Before an apology can take place, you need two things: Hurt feelings, and knowledge that you were a hurter (yes, I make up words).  All your apologies are worthless unless you can complete the following sentence.

“I did _______________ and I _______________ you.”

The first step of the Six Step Apology as taught by Ford Taylor is to acknowledge the offense.  Say, “I did _______ and it caused _______.”     

Some common ones for me are:

“I shouted at you and made you feel scared.”
“I didn’t listen when you talked and instead was looking at my iPhone and you felt unimportant, like I liked my Facebook friends more than you.”
“I teased you when you didn’t want to be teased and you felt I didn’t care about your feelings.”

The key is to capture what you did and what it caused.  You may have had the purest of intentions but the reality is that they are hurt and what you did either caused it or brought it to the surface and so now you are have responsibility for your part in the hurt.

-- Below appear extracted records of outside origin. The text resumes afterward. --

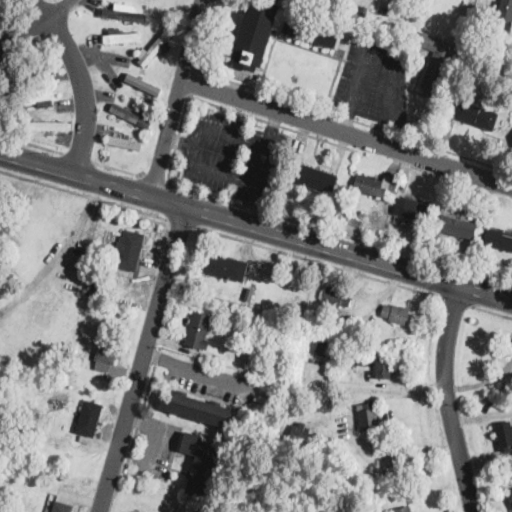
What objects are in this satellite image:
building: (2, 4)
road: (42, 9)
road: (60, 9)
building: (505, 10)
building: (364, 11)
building: (383, 11)
building: (121, 12)
building: (505, 12)
building: (124, 14)
building: (261, 31)
building: (275, 32)
road: (28, 33)
building: (120, 35)
building: (324, 35)
building: (120, 36)
road: (385, 44)
building: (155, 46)
building: (491, 46)
building: (155, 49)
building: (436, 61)
building: (437, 61)
building: (33, 65)
road: (192, 81)
building: (142, 83)
building: (143, 83)
road: (83, 93)
building: (501, 94)
building: (41, 97)
building: (37, 98)
road: (177, 98)
road: (320, 110)
building: (130, 114)
building: (476, 114)
building: (477, 115)
building: (129, 117)
building: (48, 124)
building: (43, 125)
road: (347, 132)
road: (177, 140)
building: (123, 141)
building: (123, 141)
road: (30, 142)
road: (188, 145)
road: (76, 154)
road: (118, 166)
road: (261, 166)
road: (155, 175)
building: (317, 176)
building: (316, 178)
building: (373, 183)
building: (372, 185)
road: (82, 193)
road: (213, 195)
building: (409, 206)
building: (412, 209)
building: (355, 220)
road: (181, 221)
road: (255, 225)
building: (457, 225)
building: (457, 227)
building: (498, 237)
building: (499, 239)
building: (427, 243)
building: (129, 249)
building: (130, 250)
road: (320, 260)
building: (225, 264)
building: (225, 266)
building: (97, 287)
building: (249, 294)
building: (337, 295)
building: (338, 297)
road: (457, 300)
road: (491, 309)
building: (394, 311)
building: (395, 313)
building: (197, 329)
building: (198, 330)
building: (252, 341)
building: (318, 344)
building: (320, 345)
building: (107, 352)
building: (104, 354)
road: (141, 359)
building: (364, 359)
building: (250, 365)
building: (383, 367)
building: (384, 369)
road: (450, 398)
building: (194, 406)
building: (194, 407)
road: (482, 413)
building: (366, 414)
building: (88, 417)
building: (368, 417)
building: (89, 421)
building: (300, 431)
building: (504, 432)
building: (300, 433)
building: (505, 435)
road: (486, 446)
building: (198, 462)
building: (198, 462)
building: (394, 464)
building: (510, 492)
building: (511, 496)
building: (61, 506)
building: (62, 507)
building: (403, 508)
building: (404, 509)
building: (127, 511)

I find this first step awesome because rather than adding fuel to the fire, it takes fuel out.  My first impulse is to justify and blame.  I say things like, “If you had done what I asked, I wouldn’t have had to yell.” Or, “You are being too sensitive.”  Both of these add emotion and fuel and cause even more damage to the relationship.

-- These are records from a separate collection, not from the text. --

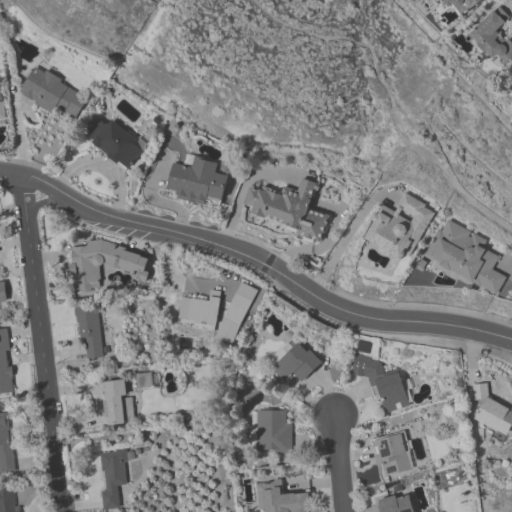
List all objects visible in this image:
building: (418, 0)
building: (418, 0)
building: (460, 6)
building: (462, 6)
building: (492, 35)
building: (493, 37)
building: (51, 93)
building: (52, 95)
building: (1, 109)
building: (1, 110)
building: (113, 142)
building: (115, 143)
building: (195, 181)
building: (196, 183)
road: (241, 187)
building: (285, 208)
building: (288, 208)
building: (398, 226)
building: (399, 227)
road: (340, 240)
road: (317, 246)
building: (464, 256)
building: (464, 256)
road: (255, 262)
building: (101, 263)
building: (103, 265)
road: (510, 266)
building: (2, 291)
building: (2, 293)
building: (200, 309)
building: (199, 310)
building: (237, 313)
building: (88, 329)
building: (89, 333)
road: (43, 346)
building: (294, 363)
building: (4, 364)
building: (296, 364)
building: (5, 365)
building: (380, 382)
building: (383, 385)
building: (479, 391)
building: (116, 403)
building: (117, 404)
building: (494, 417)
building: (494, 418)
building: (272, 431)
building: (272, 432)
building: (5, 446)
building: (5, 447)
building: (390, 455)
building: (391, 455)
road: (339, 465)
building: (111, 477)
building: (112, 478)
building: (281, 498)
building: (279, 499)
building: (7, 500)
building: (7, 500)
building: (396, 503)
building: (394, 504)
building: (429, 511)
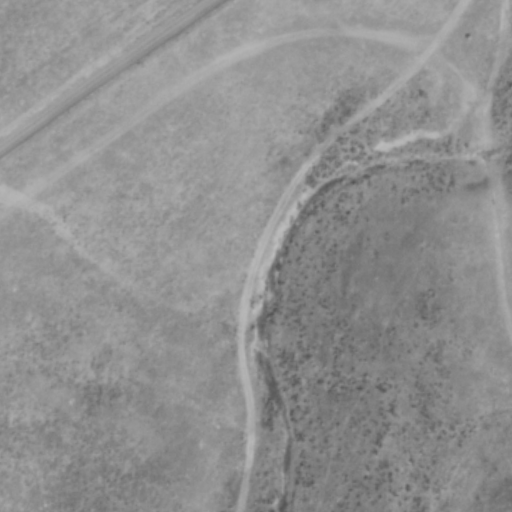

Yet, the simple but difficult act of putting the offense and impact clearly into words cools the flames.

Proverbs 15:1 says, “A gentle answer turns away wrath, but a harsh word stirs up anger.”

If you don’t take time during this step to be clear on what happened, the rest of the steps will not be meaningful.  So take time to make sure you clearly understand and are able to clearly communicate the offense.

Capturing the action typically is pretty easy.  I did _______ can be filled in by what is easily observable.  This is pretty easy to nail but there are times, especially for acts of omission (things that you should have done but didn’t) that it may take a few questions before you can really nail down how you hurt the other person.

Capturing the impact on the other person from your action can be a bit harder because it requires seeing things from their perspective rather than your own.  Empathy is really hard, especially when so much of your focus is on defensiveness and/or trying to compensate for the hurt.

So once you have clarity on what you did and the impact on the other person, just ask the person, “Can I talk to you about what I just did?” Or, “Can we sit down for a few minutes? I need to apologize for what I just did.”  If you are talking to a child, I recommend sitting down and getting at a level that allows you to see her eye to eye.

Take a deep breath and start with step one.

Question: Why do you think that acknowledging the offense is so powerful in restoring relationships?